Сто и одна ночь - страница 44
— Точно, — он трет кончик носа. — Вы знаете, что произошло с моими родителями, Шахерезада?
— Они погибли, когда вам едва исполнился год.
Граф довольно ухмыляется — что не очень-то хорошо сочетается с моими словами.
— Нет, не погибли. Они исчезли. Я думаю, они сбежали. Были такими же ворами, как и вы. Наверное, именно это совпадение вначале и удержало меня от звонка в полицию, а не ваша история. Я сентиментален к воришкам. Родители завещали мне гараж, доверху набитый дорогущим хламом, потому что просто не могли увезти его с собой, а вовсе не из-за бесконечной любви. Меня оставили на полоумного дедулю, от которого я сбежал, когда мне было двенадцать. Потом, правда, вернулся: на улице жить опасно. Да и глупо.
— Но потом вас заинтересовала и сама история, верно?
— Да, потом вы подкинули парочку любопытных деталей. Сначала я подумал, если вы знаете о кольце, то, возможно, слышали и о моих родителях, от которых оно мне досталось. Но, судя по вашему лицу, вы удивлены не меньше, чем был удивлен я, когда выяснил, что документы об их смерти липовые.
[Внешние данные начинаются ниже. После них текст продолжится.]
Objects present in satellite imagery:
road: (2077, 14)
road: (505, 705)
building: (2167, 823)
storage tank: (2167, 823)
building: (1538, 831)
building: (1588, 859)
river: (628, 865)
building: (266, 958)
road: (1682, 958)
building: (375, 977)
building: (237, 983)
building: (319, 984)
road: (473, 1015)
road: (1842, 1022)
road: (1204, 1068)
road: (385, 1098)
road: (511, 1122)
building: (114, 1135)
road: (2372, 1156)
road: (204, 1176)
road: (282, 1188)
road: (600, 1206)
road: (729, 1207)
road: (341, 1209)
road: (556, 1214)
Я и в самом деле в шоке. Но на кое-кого эта информация произведет куда более сильное впечатление.
— Почему вы так смотрите на меня? — я перевожу тему.
— Вам удивительно подходит этот дом, — подхватывает мою игру Граф.
Фыркаю.
— Надеюсь, вы не имеете в виду, что я дряхлая и всеми брошенная!
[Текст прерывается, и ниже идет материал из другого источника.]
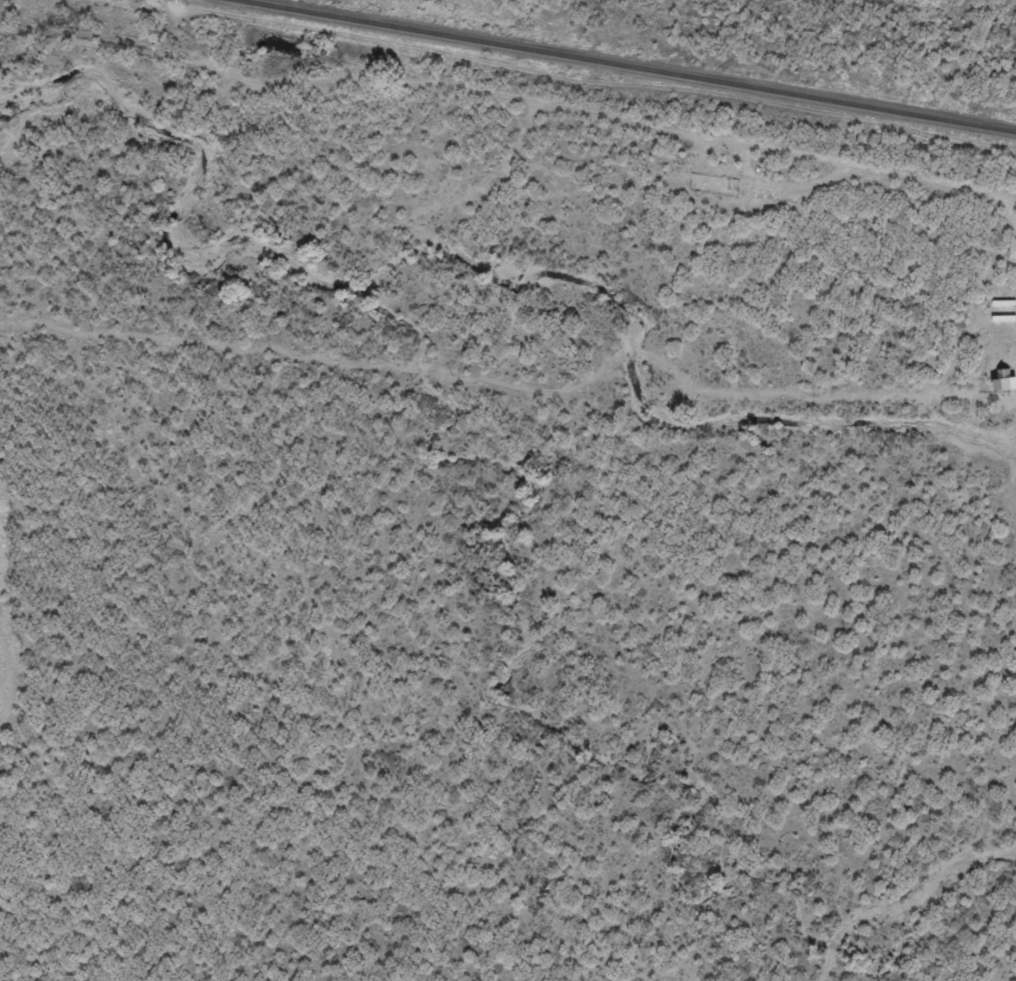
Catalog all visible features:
railway: (629, 65)
road: (508, 106)
road: (12, 254)
road: (11, 577)
road: (1005, 737)

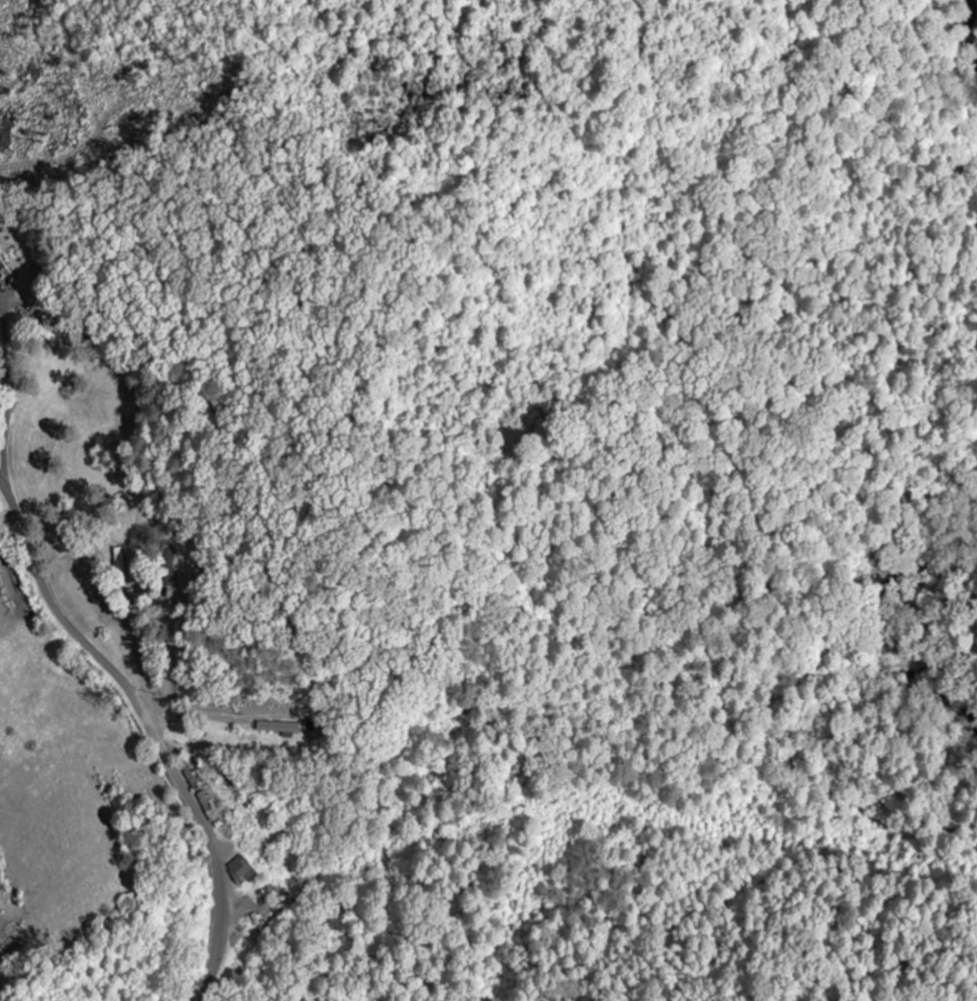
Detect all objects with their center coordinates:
building: (0, 278)
building: (121, 568)
road: (150, 728)
building: (275, 728)
building: (242, 871)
Граф улыбается, и эта редкая улыбка словно подсвечивает его изнутри. На несколько секунд он превращается в искреннего, приятного, теплого человека. Или у меня очень богатое воображение.
— Этот дом словно создан для вас! Я легко могу представить, как утром, завернувшись в плед, вы сидите в этой спальне в просторном старом кресле с резными деревянными подлокотниками. Держите двумя руками большую, доверху наполненную чаем чашку. Утреннее солнце освещает вашу полуулыбку. О ноги трется толстый рыжий кот.
— Граф, да вы романтик!
— Я просто писатель.
Искренность слов, улыбка создают особую ауру, и я иду дальше:
— Граф, вот скажите, зачем вы пишете книги, которые ломают человеческие судьбы? Ведь не только ради денег — у вас шикарное наследство, пусть и ворованное. И дело не в жажде справедливости. Женщина, продававшая свое тело мужчинам, не самая злостная преступница в мире. А вы не просто ее изобличили. Сначала заставили ее верить вам, признались ей в любви…
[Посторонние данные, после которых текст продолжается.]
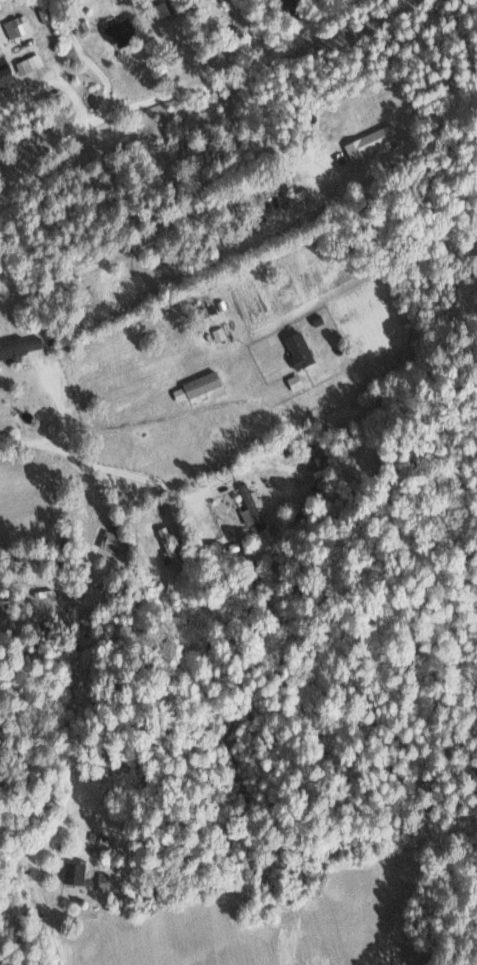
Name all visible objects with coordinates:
building: (16, 26)
building: (119, 32)
building: (28, 63)
building: (4, 76)
road: (166, 88)
building: (367, 144)
building: (33, 342)
building: (12, 347)
building: (297, 348)
building: (294, 381)
building: (195, 386)
road: (115, 422)
building: (250, 507)
building: (110, 541)
building: (168, 546)
building: (101, 880)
— Я никогда не признавался в любви женщине, к которой этого чувства не испытывал, — теперь голос Графа звучит жестко, время откровений стремительно тает.
— В чем виновата перед вами конкретно она? После вашего ухода эта женщина пыталась покончить жизнь самоубийством. А после вашей книги сделала еще одну попытку. Вам все равно?
— Таковы правила игры.
— Граф, это не игра.
— Жизнь — только то, как ты к ней относишься. Для меня это игра. Доказать? Я собираюсь пройти по ограждению балкона.
Я всплеснула руками.
— Бросьте, Граф. Это ребячество.
— Кто ж спорит, — он снимает пальто.
— Вы это несерьезно.
— Конечно, нет, — пододвигает стул к ограждению.
— Граф, до земли метра четыре, — скучающим тоном замечаю я. — Вы переломаете себе ноги. А до этого вас проткнет вон та арматура.
— Значит, я проиграю.
Граф становится на стул. Сиденье, издав надрывный звук, проваливается под его ногой. Я вздрагиваю.
— Не собираюсь на это смотреть! Я ухожу. — Но пока не двигаюсь с места.
— Тогда вы не сможете оказать мне первую помощь, — он подтягивает к ограждению сундук.